__Source extract__
▼

Air Travel with Children

Tips for (pre)boarding a flight with young children, from baby food to infant carriers

© Katrien Vander Straeten

plane taking off, Katrien Vander Straeten

Our daughter was ten months when we took her on planes, trains, and automobiles. Here are some hands-on tips for air travel with an infant you won't find elsewhere.

While traveling with our infant daughter we learned some valuable lessons about taking an infant on a plane. Here are some golden, first-hand tips, fresh from experience!

TIP: Check in advance whether there will be the possibility to warm up food for your little one on the plane. More than often this is not the case, and then why lug along all those little jars of congealed porridge and mash?

TIP: On many smaller flights, especially those that cater to business men, there is no preboarding for families with small children, even though the airline states that this is their practice. It never hurts to request preboarding when you arrive at the gate.

TIP: Most airlines let you bring your infant carrier (stroller or back pack) all the way up to the gate, and will stow it so that it is handy for pick-up immediately after you leave the airplane at your destination. It is a real possibility, though, that you will be kept waiting for it, only to be told that it went straight onto the belt with the other luggage.

▲

__Raw data__
▼

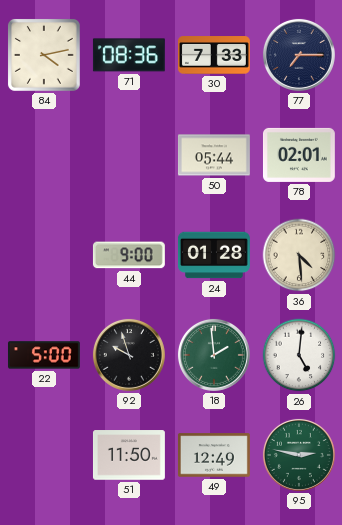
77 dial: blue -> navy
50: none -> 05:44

▲

__Jobs__
1. Please set down the passage from the piece on air travel with children word for word, beginning at the words "plane taking off, Katrien" and stopping after "at the gate.".
2. Carry the piece on air travel with children forward from its last sentence.

__Written responses__
1.
plane taking off, Katrien Vander Straeten

Our daughter was ten months when we took her on planes, trains, and automobiles. Here are some hands-on tips for air travel with an infant you won't find elsewhere.

While traveling with our infant daughter we learned some valuable lessons about taking an infant on a plane. Here are some golden, first-hand tips, fresh from experience!

TIP: Check in advance whether there will be the possibility to warm up food for your little one on the plane. More than often this is not the case, and then why lug along all those little jars of congealed porridge and mash?

TIP: On many smaller flights, especially those that cater to business men, there is no preboarding for families with small children, even though the airline states that this is their practice. It never hurts to request preboarding when you arrive at the gate.

2.
At the gate, insist (in a friendly way... the only helpful way) that your stroller or carrier be there at the airplane's exit after you land. It will help, especially if you have to stand in a long immigration and/or security line before you can get to your luggage, and especially if you're on your own!

TIP: Just to make sure, bring a smaller means of carrying your baby, like a sling or a Baby Bjorn.

TIP: When the cost of an extra airplane seat is prohibitive, and you take her along on your lap, check in advance if the airline provides infant seat belts (small belts that loop around your belt). Strangely enough, some airlines make it a policy not to provide those belts.

TIP: When traveling by airplane, young children may experience the change in cabin pressure as painful in the ears. If nursing, latch on, or else give him a bottle, at the end of taxiing, the moment the engines rev up for your final stretch on land. Otherwise you, or he, might run out of steam even before the wheels leave the ground.


The copyright of the article Air Travel with Children in Family Adventures is owned by Katrien Vander Straeten. Permission to republish Air Travel with Children must be granted by the author in writing.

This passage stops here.